Calcium is the most abundant mineral in your body. It’s essential to total body health. Most Americans think they’re getting enough calcium everyday but, the truth is, most are not. Here are facts you should know.

Strong bones require calcium. Calcium helps keep bones and teeth strong. Calcium helps prevent osteoporosis, which causes thinning of bone tissue and loss of bone density, particularly in women. But did you know that calcium is used by every cell and tissue in the body? It ensures proper functioning of muscles and nerves and helps in blood clotting. Calcium helps muscles contract, including your heart muscle. Research has shown that getting enough calcium may help lower blood pressure and prevent colorectal cancer. Other research has shown that people who get enough calcium may burn fat faster than those who don’t.

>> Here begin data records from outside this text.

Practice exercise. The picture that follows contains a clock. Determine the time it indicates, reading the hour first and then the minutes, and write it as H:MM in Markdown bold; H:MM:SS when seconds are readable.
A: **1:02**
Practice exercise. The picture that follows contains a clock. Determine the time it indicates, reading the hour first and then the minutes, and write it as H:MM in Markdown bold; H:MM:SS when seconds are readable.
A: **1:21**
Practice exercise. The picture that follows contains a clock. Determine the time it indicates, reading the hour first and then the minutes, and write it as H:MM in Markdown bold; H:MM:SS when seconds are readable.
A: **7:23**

How do you know whether you’re getting enough? Adults need 1,000 to 1,200 milligrams per day. As you age, your body is less able to absorb calcium efficiently, so by age 51 or menopause, get at least 1,200 milligrams per day. For better absorption of calcium, make sure that you also get enough Vitamin D, and limit your sodium intake. As sodium travels through your body, it leaches calcium from your system.

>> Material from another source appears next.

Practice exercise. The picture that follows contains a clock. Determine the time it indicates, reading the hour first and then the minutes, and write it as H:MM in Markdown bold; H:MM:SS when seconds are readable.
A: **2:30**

There are no early signs that you’re calcium deficient. By the time you notice symptoms or suffer a fracture, you’ve already lost critical bone mass. If you suspect you aren’t getting enough, track your diet over a few days. If you have a family history of osteoporosis or have dietary restrictions, check with your doctor.

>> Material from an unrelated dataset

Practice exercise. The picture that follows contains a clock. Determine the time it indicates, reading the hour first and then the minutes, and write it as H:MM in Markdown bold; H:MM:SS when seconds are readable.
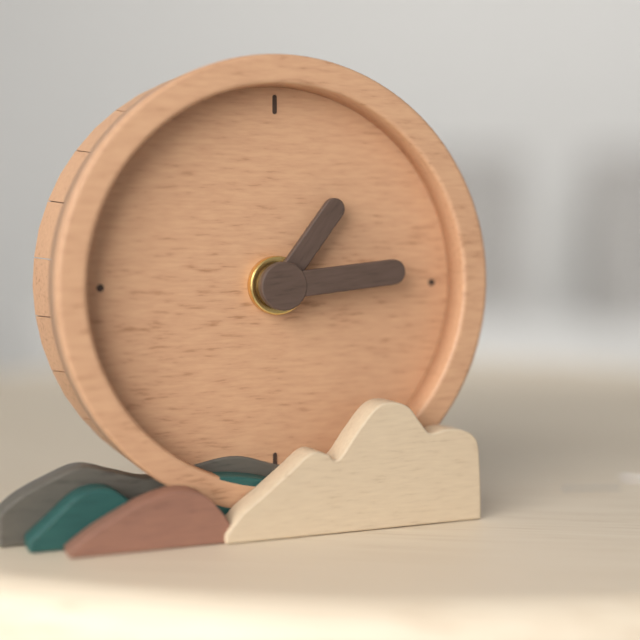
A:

How can you add more calcium to your diet? To increase your calcium intake, try adding more of these to your diet:

Dairy products: One cup of nonfat milk contains 302 milligrams; a cup of low-fat yogurt has about 415 milligrams. If you don’t normally care for dairy products, try adding nonfat powdered milk to smoothies, soups, and casseroles.

Canned sardines (with bones): Three ounces contains 324 milligrams.

Dark, leafy greens, like collard greens, kale, and spinach: One-half cup of turnip greens supplies 104 milligrams.

Fortified foods: Many foods, such as breakfast cereals, soy products, and juices, are fortified with extra calcium. For example, orange juice with added calcium supplies 165 milligrams per half cup.

Calcium supplements: Consider a calcium supplement containing either calcium citrate or calcium carbonate. Calcium carbonate is absorbed better when taken with a meal; calcium citrate can be taken without food. Antacid tablets are an inexpensive calcium supplement (at about half the cost). One regular-strength Tums contains 500 milligrams of calcium carbonate.